To then go on to say…”REA Group property data showed that Tanawha was the only Sunshine Coast or Noosa suburb to record a decrease in value, of 1.8 per cent, between October 2021 and October 2022.  Sunshine Coast and Noosa homes mostly remained more valuable in October 2022 than at the same time last year.”

 

And on December 7th 2022, Domain published an article entitled Queensland’s Sunshine Coast sees a post-COVID population and house-price boom. 

 

“Property prices in Noosa have skyrocketed, with houses in Noosa Heads rising an astonishing 152 per cent over the last five years, and 41.4 per cent in the last year alone, to a median of $2,212,500, according to the latest Domain House Price Report. Apartment prices, meanwhile, increased 136 per cent over the same period, and 20.9 per cent in the last 12 months, to $1.3 million.”

 

So let’s look at the detail.
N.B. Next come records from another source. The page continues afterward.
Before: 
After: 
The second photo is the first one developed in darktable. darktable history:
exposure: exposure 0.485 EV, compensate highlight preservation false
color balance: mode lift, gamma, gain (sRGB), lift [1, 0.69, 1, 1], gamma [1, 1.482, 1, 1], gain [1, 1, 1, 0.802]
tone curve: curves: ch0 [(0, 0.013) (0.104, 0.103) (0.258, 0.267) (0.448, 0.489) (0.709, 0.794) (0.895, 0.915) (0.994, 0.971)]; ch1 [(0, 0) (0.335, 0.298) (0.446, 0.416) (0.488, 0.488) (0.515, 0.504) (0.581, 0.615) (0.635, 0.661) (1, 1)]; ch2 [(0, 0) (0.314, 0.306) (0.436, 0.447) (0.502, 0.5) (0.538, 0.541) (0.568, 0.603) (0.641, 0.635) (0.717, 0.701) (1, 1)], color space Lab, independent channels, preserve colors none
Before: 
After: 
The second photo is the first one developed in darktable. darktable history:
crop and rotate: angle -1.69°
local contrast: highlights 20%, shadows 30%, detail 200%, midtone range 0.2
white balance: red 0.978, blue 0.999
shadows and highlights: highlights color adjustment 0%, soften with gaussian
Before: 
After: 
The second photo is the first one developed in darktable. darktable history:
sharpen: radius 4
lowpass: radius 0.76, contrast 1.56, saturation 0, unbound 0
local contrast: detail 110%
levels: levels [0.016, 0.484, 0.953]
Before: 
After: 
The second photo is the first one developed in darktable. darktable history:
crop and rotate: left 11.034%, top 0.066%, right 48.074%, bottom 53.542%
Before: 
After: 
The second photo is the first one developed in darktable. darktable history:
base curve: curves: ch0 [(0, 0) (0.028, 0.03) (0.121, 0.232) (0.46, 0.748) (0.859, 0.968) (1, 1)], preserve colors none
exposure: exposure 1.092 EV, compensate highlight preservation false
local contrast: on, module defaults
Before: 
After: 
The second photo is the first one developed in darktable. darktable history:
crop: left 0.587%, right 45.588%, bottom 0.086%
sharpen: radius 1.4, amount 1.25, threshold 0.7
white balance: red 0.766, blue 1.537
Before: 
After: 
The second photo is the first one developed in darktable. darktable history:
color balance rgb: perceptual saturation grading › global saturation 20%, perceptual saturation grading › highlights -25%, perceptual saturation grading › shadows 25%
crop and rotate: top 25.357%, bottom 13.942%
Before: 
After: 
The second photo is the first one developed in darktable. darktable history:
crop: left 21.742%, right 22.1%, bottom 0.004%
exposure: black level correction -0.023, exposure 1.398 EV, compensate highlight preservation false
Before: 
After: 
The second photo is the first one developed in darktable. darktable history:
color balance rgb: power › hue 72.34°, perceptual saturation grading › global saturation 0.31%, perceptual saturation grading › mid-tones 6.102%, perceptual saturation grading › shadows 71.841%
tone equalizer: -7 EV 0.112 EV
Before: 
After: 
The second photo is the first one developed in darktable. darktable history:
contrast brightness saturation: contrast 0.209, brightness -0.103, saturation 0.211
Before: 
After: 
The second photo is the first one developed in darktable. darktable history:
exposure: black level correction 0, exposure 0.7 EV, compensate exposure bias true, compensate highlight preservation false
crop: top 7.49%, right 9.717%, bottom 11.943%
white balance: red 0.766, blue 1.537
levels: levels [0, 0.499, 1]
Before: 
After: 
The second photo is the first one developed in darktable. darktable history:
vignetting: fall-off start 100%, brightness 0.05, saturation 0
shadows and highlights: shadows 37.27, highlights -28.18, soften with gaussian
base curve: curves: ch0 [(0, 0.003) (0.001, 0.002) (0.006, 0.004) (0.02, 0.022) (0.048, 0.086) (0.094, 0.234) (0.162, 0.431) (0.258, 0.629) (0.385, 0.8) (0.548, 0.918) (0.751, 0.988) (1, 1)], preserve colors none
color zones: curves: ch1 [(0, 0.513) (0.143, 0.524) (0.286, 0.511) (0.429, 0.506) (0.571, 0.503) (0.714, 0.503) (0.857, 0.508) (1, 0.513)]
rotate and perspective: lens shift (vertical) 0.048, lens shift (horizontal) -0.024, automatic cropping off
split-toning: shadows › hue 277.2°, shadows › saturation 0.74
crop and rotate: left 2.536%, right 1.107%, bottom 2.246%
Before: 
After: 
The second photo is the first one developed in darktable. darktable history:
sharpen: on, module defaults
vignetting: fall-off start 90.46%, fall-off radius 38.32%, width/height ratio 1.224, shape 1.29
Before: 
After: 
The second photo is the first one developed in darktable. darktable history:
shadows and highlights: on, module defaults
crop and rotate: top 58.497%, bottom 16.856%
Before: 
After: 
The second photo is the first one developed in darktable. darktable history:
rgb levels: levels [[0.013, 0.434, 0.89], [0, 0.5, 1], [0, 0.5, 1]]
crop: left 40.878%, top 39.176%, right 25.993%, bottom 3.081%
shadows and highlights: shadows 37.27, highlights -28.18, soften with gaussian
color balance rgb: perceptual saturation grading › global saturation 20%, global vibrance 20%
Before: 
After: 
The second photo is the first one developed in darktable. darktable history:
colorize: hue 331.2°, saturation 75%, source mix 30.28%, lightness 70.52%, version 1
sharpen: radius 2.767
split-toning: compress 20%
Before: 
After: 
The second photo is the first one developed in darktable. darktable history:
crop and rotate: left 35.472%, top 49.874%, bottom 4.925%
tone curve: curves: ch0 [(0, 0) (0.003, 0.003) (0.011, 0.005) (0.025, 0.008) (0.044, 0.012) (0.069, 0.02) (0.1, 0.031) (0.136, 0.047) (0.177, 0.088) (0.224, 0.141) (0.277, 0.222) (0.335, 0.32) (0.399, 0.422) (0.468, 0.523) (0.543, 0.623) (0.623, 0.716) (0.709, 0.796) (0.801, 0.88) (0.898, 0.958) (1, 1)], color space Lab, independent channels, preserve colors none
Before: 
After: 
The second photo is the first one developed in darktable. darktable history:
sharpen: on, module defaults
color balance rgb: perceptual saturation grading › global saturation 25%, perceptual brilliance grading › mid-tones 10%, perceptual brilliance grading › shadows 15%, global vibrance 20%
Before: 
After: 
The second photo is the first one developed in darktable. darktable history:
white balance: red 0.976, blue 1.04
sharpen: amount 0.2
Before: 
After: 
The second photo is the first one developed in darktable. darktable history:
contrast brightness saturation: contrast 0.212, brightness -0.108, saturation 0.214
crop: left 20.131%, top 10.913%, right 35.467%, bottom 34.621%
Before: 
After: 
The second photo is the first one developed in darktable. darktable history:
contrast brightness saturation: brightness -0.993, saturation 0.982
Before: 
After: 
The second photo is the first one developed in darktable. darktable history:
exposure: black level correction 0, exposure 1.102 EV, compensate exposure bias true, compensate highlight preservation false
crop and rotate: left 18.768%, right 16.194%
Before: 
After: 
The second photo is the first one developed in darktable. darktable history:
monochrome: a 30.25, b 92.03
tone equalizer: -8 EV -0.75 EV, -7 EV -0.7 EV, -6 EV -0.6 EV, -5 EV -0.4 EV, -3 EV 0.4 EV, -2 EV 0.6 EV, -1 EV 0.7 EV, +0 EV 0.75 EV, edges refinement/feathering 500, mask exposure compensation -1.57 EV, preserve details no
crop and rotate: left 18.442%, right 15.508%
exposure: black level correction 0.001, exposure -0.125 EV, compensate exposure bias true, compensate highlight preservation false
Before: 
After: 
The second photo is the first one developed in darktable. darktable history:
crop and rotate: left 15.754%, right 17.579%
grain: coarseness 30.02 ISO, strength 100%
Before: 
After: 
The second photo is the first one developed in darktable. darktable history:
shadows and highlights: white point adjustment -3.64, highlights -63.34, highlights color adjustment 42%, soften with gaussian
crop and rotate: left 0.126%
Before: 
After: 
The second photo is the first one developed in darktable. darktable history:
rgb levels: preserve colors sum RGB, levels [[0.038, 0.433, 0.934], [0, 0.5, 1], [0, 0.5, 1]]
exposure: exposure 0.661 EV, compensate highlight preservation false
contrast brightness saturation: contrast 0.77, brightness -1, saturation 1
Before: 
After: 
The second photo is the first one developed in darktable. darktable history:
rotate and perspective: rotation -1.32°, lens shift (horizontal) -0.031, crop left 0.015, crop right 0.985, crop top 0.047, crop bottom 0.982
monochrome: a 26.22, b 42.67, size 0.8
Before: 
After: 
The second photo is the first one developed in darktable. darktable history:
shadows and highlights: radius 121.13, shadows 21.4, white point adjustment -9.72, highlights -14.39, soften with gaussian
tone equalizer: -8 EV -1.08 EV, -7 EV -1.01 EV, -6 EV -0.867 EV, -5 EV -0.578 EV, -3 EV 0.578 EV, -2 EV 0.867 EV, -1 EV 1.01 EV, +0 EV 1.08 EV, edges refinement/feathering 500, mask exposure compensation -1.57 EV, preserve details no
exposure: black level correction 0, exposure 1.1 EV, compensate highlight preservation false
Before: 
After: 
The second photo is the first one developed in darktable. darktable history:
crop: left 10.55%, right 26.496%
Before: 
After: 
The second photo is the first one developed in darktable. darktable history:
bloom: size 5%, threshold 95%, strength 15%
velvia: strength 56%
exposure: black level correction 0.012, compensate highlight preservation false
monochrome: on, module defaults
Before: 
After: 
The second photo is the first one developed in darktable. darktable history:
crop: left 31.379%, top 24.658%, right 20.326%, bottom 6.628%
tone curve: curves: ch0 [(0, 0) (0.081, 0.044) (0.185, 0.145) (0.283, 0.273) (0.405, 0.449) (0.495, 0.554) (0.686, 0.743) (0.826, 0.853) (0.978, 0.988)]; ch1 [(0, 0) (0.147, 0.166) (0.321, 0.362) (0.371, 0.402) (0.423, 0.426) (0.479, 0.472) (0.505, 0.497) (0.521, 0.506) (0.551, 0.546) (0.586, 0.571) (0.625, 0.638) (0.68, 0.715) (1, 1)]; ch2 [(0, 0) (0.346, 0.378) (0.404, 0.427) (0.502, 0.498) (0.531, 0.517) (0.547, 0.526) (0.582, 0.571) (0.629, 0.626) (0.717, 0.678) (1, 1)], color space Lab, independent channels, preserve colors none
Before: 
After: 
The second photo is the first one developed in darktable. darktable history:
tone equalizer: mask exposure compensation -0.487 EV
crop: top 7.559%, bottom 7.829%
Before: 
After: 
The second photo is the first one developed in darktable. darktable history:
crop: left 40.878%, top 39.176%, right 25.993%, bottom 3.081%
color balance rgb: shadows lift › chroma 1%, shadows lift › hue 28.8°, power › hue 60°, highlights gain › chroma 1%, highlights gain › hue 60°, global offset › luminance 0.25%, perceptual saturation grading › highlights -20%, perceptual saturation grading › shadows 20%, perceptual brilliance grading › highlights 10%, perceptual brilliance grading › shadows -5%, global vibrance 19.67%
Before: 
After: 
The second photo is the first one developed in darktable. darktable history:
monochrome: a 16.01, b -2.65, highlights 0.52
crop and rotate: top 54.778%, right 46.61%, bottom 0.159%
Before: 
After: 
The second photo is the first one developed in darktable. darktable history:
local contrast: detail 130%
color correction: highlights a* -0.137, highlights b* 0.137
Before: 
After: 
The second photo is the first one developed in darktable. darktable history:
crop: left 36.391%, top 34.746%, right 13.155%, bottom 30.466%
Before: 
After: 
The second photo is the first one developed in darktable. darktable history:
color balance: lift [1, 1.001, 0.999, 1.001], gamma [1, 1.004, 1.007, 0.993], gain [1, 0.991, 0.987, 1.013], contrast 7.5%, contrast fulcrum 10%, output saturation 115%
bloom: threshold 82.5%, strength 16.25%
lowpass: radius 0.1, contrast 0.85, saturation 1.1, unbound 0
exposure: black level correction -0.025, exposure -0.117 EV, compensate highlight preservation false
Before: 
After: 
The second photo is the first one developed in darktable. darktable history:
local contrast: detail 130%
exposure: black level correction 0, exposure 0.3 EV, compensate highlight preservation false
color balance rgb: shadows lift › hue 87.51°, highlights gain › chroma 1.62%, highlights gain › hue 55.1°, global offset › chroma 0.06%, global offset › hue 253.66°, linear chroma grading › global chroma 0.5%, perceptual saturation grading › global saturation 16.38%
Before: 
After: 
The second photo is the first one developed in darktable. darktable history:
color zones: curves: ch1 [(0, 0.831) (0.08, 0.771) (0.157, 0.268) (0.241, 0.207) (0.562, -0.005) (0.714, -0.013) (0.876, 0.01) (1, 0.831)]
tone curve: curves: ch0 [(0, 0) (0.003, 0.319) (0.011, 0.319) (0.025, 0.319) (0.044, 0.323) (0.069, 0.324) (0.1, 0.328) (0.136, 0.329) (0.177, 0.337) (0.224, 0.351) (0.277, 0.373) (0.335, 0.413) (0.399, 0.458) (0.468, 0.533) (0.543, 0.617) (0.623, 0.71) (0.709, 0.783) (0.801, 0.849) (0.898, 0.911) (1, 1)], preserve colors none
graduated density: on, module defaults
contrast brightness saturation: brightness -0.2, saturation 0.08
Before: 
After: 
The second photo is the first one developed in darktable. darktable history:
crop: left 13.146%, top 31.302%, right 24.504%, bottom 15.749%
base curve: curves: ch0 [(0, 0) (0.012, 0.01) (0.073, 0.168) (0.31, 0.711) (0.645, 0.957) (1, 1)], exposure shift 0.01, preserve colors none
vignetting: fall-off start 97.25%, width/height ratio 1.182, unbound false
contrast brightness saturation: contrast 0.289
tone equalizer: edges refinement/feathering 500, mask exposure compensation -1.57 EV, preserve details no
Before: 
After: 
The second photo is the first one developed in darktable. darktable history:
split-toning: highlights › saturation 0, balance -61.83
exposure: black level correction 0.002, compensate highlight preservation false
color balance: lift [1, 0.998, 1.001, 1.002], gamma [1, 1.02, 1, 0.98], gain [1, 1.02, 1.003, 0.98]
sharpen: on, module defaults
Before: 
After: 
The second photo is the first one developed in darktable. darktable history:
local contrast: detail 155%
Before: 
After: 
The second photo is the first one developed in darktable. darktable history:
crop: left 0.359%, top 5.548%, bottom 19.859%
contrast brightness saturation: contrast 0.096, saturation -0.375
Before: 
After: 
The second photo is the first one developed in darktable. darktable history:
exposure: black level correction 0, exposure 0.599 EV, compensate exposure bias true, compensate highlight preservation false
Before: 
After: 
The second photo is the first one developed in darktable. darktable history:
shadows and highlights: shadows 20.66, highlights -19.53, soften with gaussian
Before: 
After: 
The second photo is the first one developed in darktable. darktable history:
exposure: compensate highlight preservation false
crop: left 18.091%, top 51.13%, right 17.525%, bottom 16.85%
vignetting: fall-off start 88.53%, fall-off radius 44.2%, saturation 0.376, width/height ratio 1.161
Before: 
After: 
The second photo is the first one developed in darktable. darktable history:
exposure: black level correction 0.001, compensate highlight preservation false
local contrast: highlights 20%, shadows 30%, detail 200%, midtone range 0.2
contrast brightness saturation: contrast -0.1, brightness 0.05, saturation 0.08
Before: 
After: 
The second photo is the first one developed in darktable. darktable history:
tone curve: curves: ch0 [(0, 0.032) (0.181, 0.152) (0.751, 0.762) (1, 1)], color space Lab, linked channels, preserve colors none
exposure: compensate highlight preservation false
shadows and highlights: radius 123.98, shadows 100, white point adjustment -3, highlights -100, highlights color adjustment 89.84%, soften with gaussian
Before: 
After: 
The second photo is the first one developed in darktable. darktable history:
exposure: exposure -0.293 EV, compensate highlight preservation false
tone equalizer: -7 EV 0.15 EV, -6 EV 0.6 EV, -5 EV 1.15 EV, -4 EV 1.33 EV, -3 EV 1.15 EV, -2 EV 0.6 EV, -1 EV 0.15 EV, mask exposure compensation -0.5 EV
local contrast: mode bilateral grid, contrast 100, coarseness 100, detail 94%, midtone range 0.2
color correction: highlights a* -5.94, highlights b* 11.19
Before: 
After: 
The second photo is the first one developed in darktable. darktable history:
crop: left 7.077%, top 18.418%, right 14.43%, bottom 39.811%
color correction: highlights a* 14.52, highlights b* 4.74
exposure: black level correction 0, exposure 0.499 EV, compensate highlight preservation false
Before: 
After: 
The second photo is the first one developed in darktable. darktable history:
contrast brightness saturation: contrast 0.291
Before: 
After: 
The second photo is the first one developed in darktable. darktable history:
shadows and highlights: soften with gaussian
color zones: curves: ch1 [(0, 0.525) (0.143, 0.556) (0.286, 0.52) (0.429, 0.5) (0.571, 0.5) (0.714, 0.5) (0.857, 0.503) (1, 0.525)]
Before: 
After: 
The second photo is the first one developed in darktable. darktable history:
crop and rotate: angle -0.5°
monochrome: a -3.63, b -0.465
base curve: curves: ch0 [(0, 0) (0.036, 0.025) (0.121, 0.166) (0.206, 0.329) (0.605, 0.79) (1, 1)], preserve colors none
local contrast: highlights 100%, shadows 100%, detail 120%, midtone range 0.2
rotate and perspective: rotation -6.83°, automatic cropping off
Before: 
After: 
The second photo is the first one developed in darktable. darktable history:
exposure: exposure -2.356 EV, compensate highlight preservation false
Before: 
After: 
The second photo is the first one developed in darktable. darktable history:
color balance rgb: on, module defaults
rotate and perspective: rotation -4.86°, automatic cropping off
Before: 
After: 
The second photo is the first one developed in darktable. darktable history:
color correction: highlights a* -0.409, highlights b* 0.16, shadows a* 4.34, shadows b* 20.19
These are the actual figures of sale data from RP Data for Noosa Heads only, house median sale price growth for one year, and 8 years.  

 

NOOSA HEADS HOUSE MEDIAN SALE PRICE GROWTH, 12 MONTHS (RP Data)

 

 

PERIOD

PROPERTIES SOLD

MEDIAN PRICE

GROWTH

Aug 22

11

$2,250,000

2.3%

Jul 22

10

$2,200,000

7.3%

Jun 22

8

$2,050,000

0.5%

May 22

12

$2,039,000

4.3%

Apr 22

7

$1,955,000

0.3%

Mar 22

10

$1,950,000

1.6%

Feb 22

9

$1,920,000

3.8%

Jan 22

5

$1,850,000

2.8%

Dec 21

13

$1,800,000

1.1%

Nov 21

10

$1,780,000

7.8%

Oct 21

17

$1,650,750

4.0%

Sep 21

19

$1,588,000

2.8%

 

 

NOOSA HEADS HOUSE MEDIAN SALE PRICE GROWTH LONG TERM TRENDS (RP Data)

 

PERIOD

PROPERTIES SOLD

MEDIAN PRICE

GROWTH

2022

116

$2,405,000

51.4%

2021

165

$1,588,000

32.3%

2020

123

$1,220,000

0

2019

121

$1,190,000

0.8%

2018

144

$1,186,250

28%

2017

121

$930,000

16.6%

2016

80

$792,500

8.1%

2015

101

$725,000

10.1%

 

 

 

 

 

 

There is not a single month of decline in values to August 2022 (the most recent of figures as there is a 3 month lag in data from the state government to data companies). 

 

However....

 

Pricefinder tells a slightly different story.

 

Noosa Heads House, Median Price Growth Long Term (Pricefinder)

PERIOD

PROPERTIES SOLD

MEDIAN PRICE

GROWTH

2022

60

$2,250,000

26.4%

2021

110

$1,780,000

34.8%

2020

96

$1,320,500

14.3%

2019

83

$1,155,000

-3.8%

2018

103

$1,200,000

23.4%

2017

98

$972,500

17.9%

 

You can understand our frustration as agents as to which data to rely upon.  And it is understandable there are mixed messages in the media, if the data houses cannot agree on median price growth, let alone number of properties sold. 

 

And don’t get me started on the quality of data and negative sentiment from SQM!  They certainly can't predict the future and I sincerely wish they would stop trying.  

 

So how do we assess the market to give meaningful advice to sellers and buyers? 

 

We do computer-based analysis within Pricefinder and RP Data, but we also have enormous local knowledge, a track record of sales in all market conditions, we monitor the real estate portals, and know our neighbourhoods. 

 

Further, we look at the drivers of the market - such as immigration, interest rate movement, consumer confidence and available land and cost of new builds. 

 

Of note, Queensland’s  Sunshine Coast now accounts for the largest share of total net population flow from capital cities to regional Australia at 37 per cent, significantly more than migration to regional NSW and VIC.  And we are not "making" any new land in Noosa last time I checked. 

 

This inflow of population and demand for Noosa properties continues, so for this reason, and the figures above, I do not see a crash in our stars. 

 

If you are a buyer sitting on your hands waiting for the prices to drop, you are going to miss out.  

 

I said this in April 2020 when the so-called experts were declaring a 30-40% price crash was going to occur before the end of 2020.  They were wrong then and they are wrong now.